---- 読解用抜粋

月日のうつろひ 2010. 2
メニューに戻る
2月4日 (木)  「フォルクローレ」という呼称の問題

今回はまじめなネタです。
非常な、あるいは日記にしては
非常識な(笑)長文です。

実は前々から(少なくとも16年前から)、
日本では主としてアンデス系音楽を指す
「フォルクローレ」というジャンル名に
なにかしら個人的には違和感を覚えているので、
自分自身では「括弧」つきでない限り
積極的には使わないようにしているのですが、
年に何度かいろいろな方から質問をお受けすることがあるので、
ここでひとつまとめてみようと思います。
(この呼び名の経緯を十分ご存じの一部の方は別に
読まなくてもいい記事なのですが・・・。)

まず、もともとフォルクローレ(Folklore)というのは
英語で「民間伝承」あるいは学問ジャンルの「民俗学」を
あらわす単語です。
それをスペイン語読みすると、「フォルクローレ」に
なるわけです。
ちなみにボリビアではフォルクロール(Folclor)と、
綴りも発音もスペイン語的に変更されるケースもあります。

また「民俗学」でなく「民族学」の英語名は
エスノグラフィ(Ethnography)、
このことからも、
巷で見る「フォルクローレ=アンデスの"民族"音楽」という表現は
誤りであるといえるでしょう。

南米のある地域の音楽ジャンルを「フォルクローレ」と呼ぶ
傾向は、アルゼンチンで1950年代に開始されたものです。
それも国策として。

当時中南米のポピュリズムの走りであったアルゼンチンの
ペロン政権は、
国民のナショナリズム(あるいは国家)にたいする忠誠心を
扇動する目的で、
「われわれ=アルゼンチン的なるもの("argentinidad")」を
鼓舞する必要性に迫られていました。

--------
---- 提供データ

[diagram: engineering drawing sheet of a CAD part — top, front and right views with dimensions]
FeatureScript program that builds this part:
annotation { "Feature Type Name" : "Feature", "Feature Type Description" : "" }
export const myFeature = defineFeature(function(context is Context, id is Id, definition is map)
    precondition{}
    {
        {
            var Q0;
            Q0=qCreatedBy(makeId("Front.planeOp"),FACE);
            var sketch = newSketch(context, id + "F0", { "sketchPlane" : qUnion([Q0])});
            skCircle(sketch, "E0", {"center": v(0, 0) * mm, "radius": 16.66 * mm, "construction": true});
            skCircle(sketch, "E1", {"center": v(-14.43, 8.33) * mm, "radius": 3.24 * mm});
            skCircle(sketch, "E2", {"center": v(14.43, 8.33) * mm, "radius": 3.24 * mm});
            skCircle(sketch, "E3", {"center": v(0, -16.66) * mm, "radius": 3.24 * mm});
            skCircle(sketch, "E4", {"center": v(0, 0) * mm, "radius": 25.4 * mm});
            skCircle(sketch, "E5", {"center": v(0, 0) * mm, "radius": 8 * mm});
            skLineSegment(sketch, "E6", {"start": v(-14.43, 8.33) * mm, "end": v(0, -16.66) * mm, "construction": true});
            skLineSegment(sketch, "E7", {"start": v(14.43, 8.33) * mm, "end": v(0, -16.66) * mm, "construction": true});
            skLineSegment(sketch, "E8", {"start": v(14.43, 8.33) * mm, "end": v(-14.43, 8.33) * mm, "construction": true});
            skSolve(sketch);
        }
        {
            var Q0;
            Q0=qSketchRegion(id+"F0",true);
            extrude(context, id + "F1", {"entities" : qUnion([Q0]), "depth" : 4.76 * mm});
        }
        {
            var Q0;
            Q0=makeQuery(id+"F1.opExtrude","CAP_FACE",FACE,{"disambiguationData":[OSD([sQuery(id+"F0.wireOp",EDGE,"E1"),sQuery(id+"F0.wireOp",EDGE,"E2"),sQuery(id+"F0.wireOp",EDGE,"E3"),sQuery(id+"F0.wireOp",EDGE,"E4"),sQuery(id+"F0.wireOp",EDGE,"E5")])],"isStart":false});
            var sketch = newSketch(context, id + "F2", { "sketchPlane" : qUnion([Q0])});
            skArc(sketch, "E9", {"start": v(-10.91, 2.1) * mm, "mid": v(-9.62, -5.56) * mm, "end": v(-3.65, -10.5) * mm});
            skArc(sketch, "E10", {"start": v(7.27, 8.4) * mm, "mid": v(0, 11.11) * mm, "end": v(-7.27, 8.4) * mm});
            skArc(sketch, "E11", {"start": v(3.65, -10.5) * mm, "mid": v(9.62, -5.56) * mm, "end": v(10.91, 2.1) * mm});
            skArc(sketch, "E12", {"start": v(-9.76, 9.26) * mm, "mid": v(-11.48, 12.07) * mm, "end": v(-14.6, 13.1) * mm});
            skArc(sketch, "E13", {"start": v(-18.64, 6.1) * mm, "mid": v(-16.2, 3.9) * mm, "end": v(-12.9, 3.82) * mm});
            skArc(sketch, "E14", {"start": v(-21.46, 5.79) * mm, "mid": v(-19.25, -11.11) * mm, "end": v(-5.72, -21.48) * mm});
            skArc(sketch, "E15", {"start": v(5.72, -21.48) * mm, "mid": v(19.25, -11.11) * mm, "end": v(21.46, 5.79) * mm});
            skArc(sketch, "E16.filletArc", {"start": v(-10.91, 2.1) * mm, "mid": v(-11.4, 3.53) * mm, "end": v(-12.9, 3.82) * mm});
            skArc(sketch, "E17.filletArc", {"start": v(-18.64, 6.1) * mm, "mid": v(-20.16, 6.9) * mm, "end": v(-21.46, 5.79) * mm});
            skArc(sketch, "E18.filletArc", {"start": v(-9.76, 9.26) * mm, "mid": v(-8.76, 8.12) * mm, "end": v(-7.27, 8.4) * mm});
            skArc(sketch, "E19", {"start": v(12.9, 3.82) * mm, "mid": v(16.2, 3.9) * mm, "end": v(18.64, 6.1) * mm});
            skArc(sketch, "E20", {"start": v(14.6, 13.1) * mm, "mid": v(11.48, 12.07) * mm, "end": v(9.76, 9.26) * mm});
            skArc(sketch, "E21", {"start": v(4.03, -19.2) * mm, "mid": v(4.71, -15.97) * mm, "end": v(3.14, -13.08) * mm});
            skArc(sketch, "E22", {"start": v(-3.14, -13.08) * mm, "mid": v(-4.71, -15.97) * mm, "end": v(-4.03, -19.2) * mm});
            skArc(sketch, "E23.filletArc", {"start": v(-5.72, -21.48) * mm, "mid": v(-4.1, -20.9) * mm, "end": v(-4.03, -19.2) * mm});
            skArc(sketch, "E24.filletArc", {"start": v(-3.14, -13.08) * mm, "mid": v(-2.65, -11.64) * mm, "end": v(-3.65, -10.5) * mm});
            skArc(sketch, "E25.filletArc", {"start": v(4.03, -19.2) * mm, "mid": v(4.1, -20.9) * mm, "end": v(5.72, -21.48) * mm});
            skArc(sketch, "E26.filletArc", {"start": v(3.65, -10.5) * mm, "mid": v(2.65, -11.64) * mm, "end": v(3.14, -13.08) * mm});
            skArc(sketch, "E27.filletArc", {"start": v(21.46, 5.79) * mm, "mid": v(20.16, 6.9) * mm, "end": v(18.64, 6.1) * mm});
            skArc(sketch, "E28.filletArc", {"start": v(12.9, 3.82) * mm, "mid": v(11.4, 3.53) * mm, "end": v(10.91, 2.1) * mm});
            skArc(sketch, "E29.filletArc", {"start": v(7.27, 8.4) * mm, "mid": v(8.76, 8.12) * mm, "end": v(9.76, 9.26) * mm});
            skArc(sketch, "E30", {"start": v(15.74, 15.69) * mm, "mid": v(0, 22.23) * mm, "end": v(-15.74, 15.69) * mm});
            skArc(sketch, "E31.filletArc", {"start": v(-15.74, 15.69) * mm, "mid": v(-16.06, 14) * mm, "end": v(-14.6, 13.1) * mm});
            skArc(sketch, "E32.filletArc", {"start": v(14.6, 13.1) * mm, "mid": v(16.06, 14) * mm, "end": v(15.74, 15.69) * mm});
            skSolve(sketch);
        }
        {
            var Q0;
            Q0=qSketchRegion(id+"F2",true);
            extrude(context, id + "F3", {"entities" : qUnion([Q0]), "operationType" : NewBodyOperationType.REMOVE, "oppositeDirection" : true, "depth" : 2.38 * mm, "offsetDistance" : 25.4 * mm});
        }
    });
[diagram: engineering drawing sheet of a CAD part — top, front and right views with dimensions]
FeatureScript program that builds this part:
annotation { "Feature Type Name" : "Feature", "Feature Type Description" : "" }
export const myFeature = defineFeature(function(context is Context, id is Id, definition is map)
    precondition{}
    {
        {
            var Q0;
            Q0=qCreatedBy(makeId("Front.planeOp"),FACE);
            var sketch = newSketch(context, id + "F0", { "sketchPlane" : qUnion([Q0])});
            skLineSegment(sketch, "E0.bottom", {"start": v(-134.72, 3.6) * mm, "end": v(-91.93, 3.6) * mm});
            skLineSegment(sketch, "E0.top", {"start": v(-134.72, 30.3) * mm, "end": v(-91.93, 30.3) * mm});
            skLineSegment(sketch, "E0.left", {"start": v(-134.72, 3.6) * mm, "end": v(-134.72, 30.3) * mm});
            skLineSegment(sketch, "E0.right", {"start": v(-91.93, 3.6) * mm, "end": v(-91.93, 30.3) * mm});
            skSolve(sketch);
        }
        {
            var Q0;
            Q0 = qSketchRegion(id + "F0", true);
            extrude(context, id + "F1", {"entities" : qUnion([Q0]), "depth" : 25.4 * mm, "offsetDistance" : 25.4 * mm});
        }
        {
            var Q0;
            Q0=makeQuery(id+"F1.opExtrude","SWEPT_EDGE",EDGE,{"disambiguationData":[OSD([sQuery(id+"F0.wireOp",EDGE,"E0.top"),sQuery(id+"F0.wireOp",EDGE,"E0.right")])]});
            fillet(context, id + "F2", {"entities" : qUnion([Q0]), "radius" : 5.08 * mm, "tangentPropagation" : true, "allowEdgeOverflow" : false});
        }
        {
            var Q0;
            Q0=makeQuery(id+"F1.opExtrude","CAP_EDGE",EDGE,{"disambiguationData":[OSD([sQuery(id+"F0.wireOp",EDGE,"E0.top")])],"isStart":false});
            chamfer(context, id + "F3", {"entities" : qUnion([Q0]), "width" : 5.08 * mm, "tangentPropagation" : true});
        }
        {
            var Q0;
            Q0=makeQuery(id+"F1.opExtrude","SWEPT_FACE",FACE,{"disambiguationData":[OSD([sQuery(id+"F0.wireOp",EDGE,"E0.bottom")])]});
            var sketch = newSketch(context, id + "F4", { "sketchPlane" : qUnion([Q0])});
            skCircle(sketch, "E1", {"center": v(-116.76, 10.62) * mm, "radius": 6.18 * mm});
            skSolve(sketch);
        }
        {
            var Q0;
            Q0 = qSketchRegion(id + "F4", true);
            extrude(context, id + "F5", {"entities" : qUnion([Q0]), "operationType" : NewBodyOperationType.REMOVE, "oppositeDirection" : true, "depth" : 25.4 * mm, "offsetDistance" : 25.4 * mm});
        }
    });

--------

指示:
[a] 上のエントリの先頭から「v(0, 11.11) *」を含む行まで(その行も含む)を書き直しなさい。その際、「radius」を「r」に置き換え、ほかは一切変えないこと。
[b] 「フォルクローレ」という呼称を扱った抜粋の、最後に示された文の続きを書き進めなさい。

練習問題の解答:
[a]
[diagram: engineering drawing sheet of a CAD part — top, front and right views with dimensions]
FeatureScript program that builds this part:
annotation { "Feature Type Name" : "Feature", "Feature Type Description" : "" }
export const myFeature = defineFeature(function(context is Context, id is Id, definition is map)
    precondition{}
    {
        {
            var Q0;
            Q0=qCreatedBy(makeId("Front.planeOp"),FACE);
            var sketch = newSketch(context, id + "F0", { "sketchPlane" : qUnion([Q0])});
            skCircle(sketch, "E0", {"center": v(0, 0) * mm, "r": 16.66 * mm, "construction": true});
            skCircle(sketch, "E1", {"center": v(-14.43, 8.33) * mm, "r": 3.24 * mm});
            skCircle(sketch, "E2", {"center": v(14.43, 8.33) * mm, "r": 3.24 * mm});
            skCircle(sketch, "E3", {"center": v(0, -16.66) * mm, "r": 3.24 * mm});
            skCircle(sketch, "E4", {"center": v(0, 0) * mm, "r": 25.4 * mm});
            skCircle(sketch, "E5", {"center": v(0, 0) * mm, "r": 8 * mm});
            skLineSegment(sketch, "E6", {"start": v(-14.43, 8.33) * mm, "end": v(0, -16.66) * mm, "construction": true});
            skLineSegment(sketch, "E7", {"start": v(14.43, 8.33) * mm, "end": v(0, -16.66) * mm, "construction": true});
            skLineSegment(sketch, "E8", {"start": v(14.43, 8.33) * mm, "end": v(-14.43, 8.33) * mm, "construction": true});
            skSolve(sketch);
        }
        {
            var Q0;
            Q0=qSketchRegion(id+"F0",true);
            extrude(context, id + "F1", {"entities" : qUnion([Q0]), "depth" : 4.76 * mm});
        }
        {
            var Q0;
            Q0=makeQuery(id+"F1.opExtrude","CAP_FACE",FACE,{"disambiguationData":[OSD([sQuery(id+"F0.wireOp",EDGE,"E1"),sQuery(id+"F0.wireOp",EDGE,"E2"),sQuery(id+"F0.wireOp",EDGE,"E3"),sQuery(id+"F0.wireOp",EDGE,"E4"),sQuery(id+"F0.wireOp",EDGE,"E5")])],"isStart":false});
            var sketch = newSketch(context, id + "F2", { "sketchPlane" : qUnion([Q0])});
            skArc(sketch, "E9", {"start": v(-10.91, 2.1) * mm, "mid": v(-9.62, -5.56) * mm, "end": v(-3.65, -10.5) * mm});
            skArc(sketch, "E10", {"start": v(7.27, 8.4) * mm, "mid": v(0, 11.11) * mm, "end": v(-7.27, 8.4) * mm});

[b]
それまで白人が多数を占める自分たちの国アルゼンチンは
ヨーロッパの一部であるという意識が支配的だった時代、
戦後からの経済危機によって、
「ひょっとしたら自分たちはヨーロッパ人でなく
南米人なんでは?」という、
(今考えれば当たり前ながらも)素朴な疑問が
噴き出してきたのです。

それから、牛肉、羊毛、ワインとならぶ
アルゼンチン有数の輸出特産物である「タンゴ」の楽団の
世界公演に、ステージにバリエーションをもたせるという目的で
「フォルクローレ」の演奏家やグループが幕間の脇役ながらも
参加するようになりました。

ただ、当時(1950〜60年代)のアルゼンチンでいう
「フォルクローレ」は、
ユパンキやファルー、スーマ・パスなど大草原パンパの
ギター弾き語りというスタイルが主流で、
アンデス系民俗楽器は例外(Hermanos Abalosなど)をのぞき
まだまだ蚊帳の外でした。

状況が一変したのは1970年にサイモンとガーファンクルが
発表した「コンドルは飛んでいく」にはじまる
アンデス系音楽の世界的ブームでした。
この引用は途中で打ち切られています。